However, there are even more effective ways to get your name and work out there:
- Start a blog. It’s like a resume, only better. Several people I know had blog posts lead to job offers!
- Create an interesting app and put it online. Real user and industry feedback is illuminating.
- Write helpful answers to others’ questions on the learn machine learning subreddit or on the fast.ai forums. Altruism is important to me, but that’s not why I recommend helping others. Explaining something you’ve learned to someone else is a key part of solidifying your own understanding.
- Do your own experiments and share results via a blogpost or github. One of our students, Slav Ivanov, asked about using different optimizers for style transfer. Jeremy suggested he try it out, and Slav wrote an excellent blog post on what he found.

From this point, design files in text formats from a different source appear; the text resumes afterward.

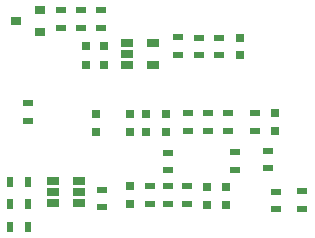
<source format=gbp>
%TF.GenerationSoftware,KiCad,Pcbnew,4.0.7*%
%TF.CreationDate,2017-12-01T19:39:18+08:00*%
%TF.ProjectId,ST-Link V2.1,53542D4C696E6B2056322E312E6B6963,rev?*%
%TF.FileFunction,Paste,Bot*%
%FSLAX46Y46*%
G04 Gerber Fmt 4.6, Leading zero omitted, Abs format (unit mm)*
G04 Created by KiCad (PCBNEW 4.0.7) date 12/01/17 19:39:18*
%MOMM*%
%LPD*%
G01*
G04 APERTURE LIST*
%ADD10C,0.100000*%
%ADD11R,0.900000X0.500000*%
%ADD12R,0.750000X0.800000*%
%ADD13R,1.060000X0.650000*%
%ADD14R,0.500000X0.900000*%
%ADD15R,0.900000X0.800000*%
%ADD16R,0.800000X0.750000*%
G04 APERTURE END LIST*
D10*
D11*
X14365000Y-14890000D03*
X14365000Y-16390000D03*
X22800000Y-16210000D03*
X22800000Y-14710000D03*
X20020000Y-14820000D03*
X20020000Y-16320000D03*
X16970000Y-6650000D03*
X16970000Y-5150000D03*
X16021600Y-13040000D03*
X16021600Y-11540000D03*
D12*
X17620000Y-17770000D03*
X17620000Y-19270000D03*
X23362200Y-13040000D03*
X23362200Y-11540000D03*
X20400000Y-6650000D03*
X20400000Y-5150000D03*
X14192800Y-13099400D03*
X14192800Y-11599400D03*
D11*
X8770000Y-19500000D03*
X8770000Y-18000000D03*
X25680912Y-18146150D03*
X25680912Y-19646150D03*
X23523600Y-19677000D03*
X23523600Y-18177000D03*
D13*
X4570000Y-19170000D03*
X4570000Y-18220000D03*
X4570000Y-17270000D03*
X6770000Y-17270000D03*
X6770000Y-19170000D03*
X6770000Y-18220000D03*
D11*
X18690000Y-5150000D03*
X18690000Y-6650000D03*
X17748800Y-11540000D03*
X17748800Y-13040000D03*
X19399800Y-13040000D03*
X19399800Y-11540000D03*
X21730000Y-11540000D03*
X21730000Y-13040000D03*
X8636200Y-2813400D03*
X8636200Y-4313400D03*
X15180000Y-5080000D03*
X15180000Y-6580000D03*
X5283400Y-4313400D03*
X5283400Y-2813400D03*
X6959800Y-2813400D03*
X6959800Y-4313400D03*
X2470200Y-10700000D03*
X2470200Y-12200000D03*
D14*
X2500000Y-21175000D03*
X1000000Y-21175000D03*
X2500000Y-17400000D03*
X1000000Y-17400000D03*
X2500000Y-19200000D03*
X1000000Y-19200000D03*
D11*
X14365000Y-17710400D03*
X14365000Y-19210400D03*
X15965200Y-17710400D03*
X15965200Y-19210400D03*
X12790200Y-17735800D03*
X12790200Y-19235800D03*
D15*
X3500000Y-2800000D03*
X3500000Y-4700000D03*
X1500000Y-3750000D03*
D12*
X12490000Y-13110000D03*
X12490000Y-11610000D03*
D16*
X8892600Y-5837600D03*
X7392600Y-5837600D03*
D12*
X11110000Y-11600000D03*
X11110000Y-13100000D03*
X8250000Y-13110000D03*
X8250000Y-11610000D03*
X11113800Y-19210400D03*
X11113800Y-17710400D03*
X19240000Y-17770000D03*
X19240000Y-19270000D03*
D16*
X8892600Y-7437800D03*
X7392600Y-7437800D03*
D13*
X10880000Y-7480000D03*
X10880000Y-6530000D03*
X10880000Y-5580000D03*
X13080000Y-5580000D03*
X13080000Y-7480000D03*
M02*

</source>
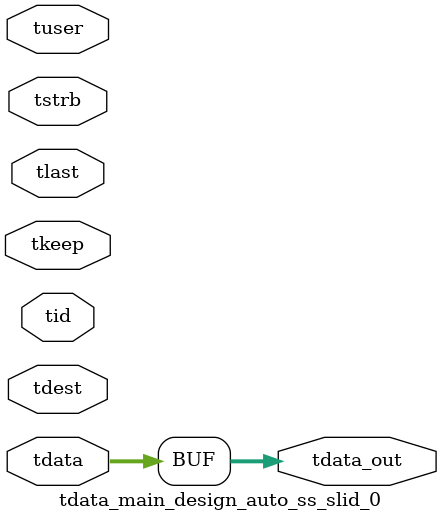
<source format=v>


`timescale 1ps/1ps

module tdata_main_design_auto_ss_slid_0 #
(
parameter C_S_AXIS_TDATA_WIDTH = 32,
parameter C_S_AXIS_TUSER_WIDTH = 0,
parameter C_S_AXIS_TID_WIDTH   = 0,
parameter C_S_AXIS_TDEST_WIDTH = 0,
parameter C_M_AXIS_TDATA_WIDTH = 32
)
(
input  [(C_S_AXIS_TDATA_WIDTH == 0 ? 1 : C_S_AXIS_TDATA_WIDTH)-1:0     ] tdata,
input  [(C_S_AXIS_TUSER_WIDTH == 0 ? 1 : C_S_AXIS_TUSER_WIDTH)-1:0     ] tuser,
input  [(C_S_AXIS_TID_WIDTH   == 0 ? 1 : C_S_AXIS_TID_WIDTH)-1:0       ] tid,
input  [(C_S_AXIS_TDEST_WIDTH == 0 ? 1 : C_S_AXIS_TDEST_WIDTH)-1:0     ] tdest,
input  [(C_S_AXIS_TDATA_WIDTH/8)-1:0 ] tkeep,
input  [(C_S_AXIS_TDATA_WIDTH/8)-1:0 ] tstrb,
input                                                                    tlast,
output [C_M_AXIS_TDATA_WIDTH-1:0] tdata_out
);

assign tdata_out = {tdata[31:0]};

endmodule


</source>
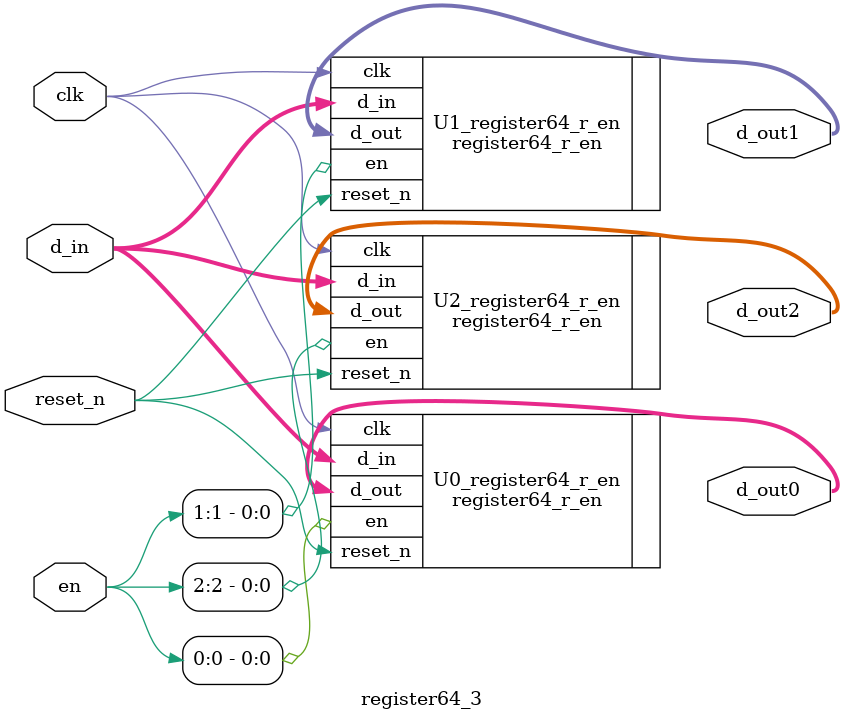
<source format=v>
module register64_3(clk, reset_n, en, d_in, d_out0, d_out1, d_out2); // this module makes 64 bits register 3
input clk, reset_n; // define input list
input [2:0] en;
input [31:0] d_in;

output [63:0] d_out0, d_out1, d_out2; // define output list

// 3 resettable 64 bits register instance
register64_r_en U0_register64_r_en(
	.clk(clk),
	.reset_n(reset_n),
	.en(en[0]),
	.d_in(d_in),
	.d_out(d_out0)
	);
	
register64_r_en U1_register64_r_en(
	.clk(clk),
	.reset_n(reset_n),
	.en(en[1]),
	.d_in(d_in),
	.d_out(d_out1)
	);
	
register64_r_en U2_register64_r_en(
	.clk(clk),
	.reset_n(reset_n),
	.en(en[2]),
	.d_in(d_in),
	.d_out(d_out2)
	);
	
endmodule // end of module

</source>
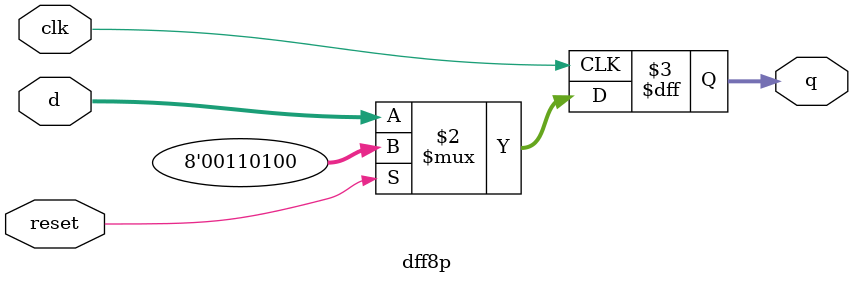
<source format=v>
module dff8p(
	input clk,
	input reset,
	input [7:0] d,
	output reg [7:0] q
);
	// create 8 DFFs with active high reset to 0x34
	// triggered on negedge of clk
	always @(negedge clk) begin
		q <= reset ? 8'h34 : d;
	end

endmodule

</source>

This post was very popular on reddit and made Slav’s work more widely known.
- Contribute to open source. Here, one of our students shares about his positive experience contributing to TensorFlow. With 3 lines of code, he reduced the binary size of TensorFlow on Android to less than 10MB!
To inspire you, here are some sample blog posts from students who have taken our course:
- Linear Algebra Cheat Sheet for Deep Learning
- CNNs from Different Viewpoints
- Setting up a Deep Learning Machine in a Lazy yet Quick Way
- Non-artistic Style Transfer (or How to Draw Kanye using Captain Picard’s Face)
I enjoyed all of the above blog posts and I don’t think any of them are too intimidating. They’re meant to be accessible.
You’re on the right path to building machine learning, deep learning, and data science expertise by taking MOOCs, working on side projects, connecting with online communities, and blogging. All of these strategies will gain you even more opportunities to learn and meet others who are also aspiring learners.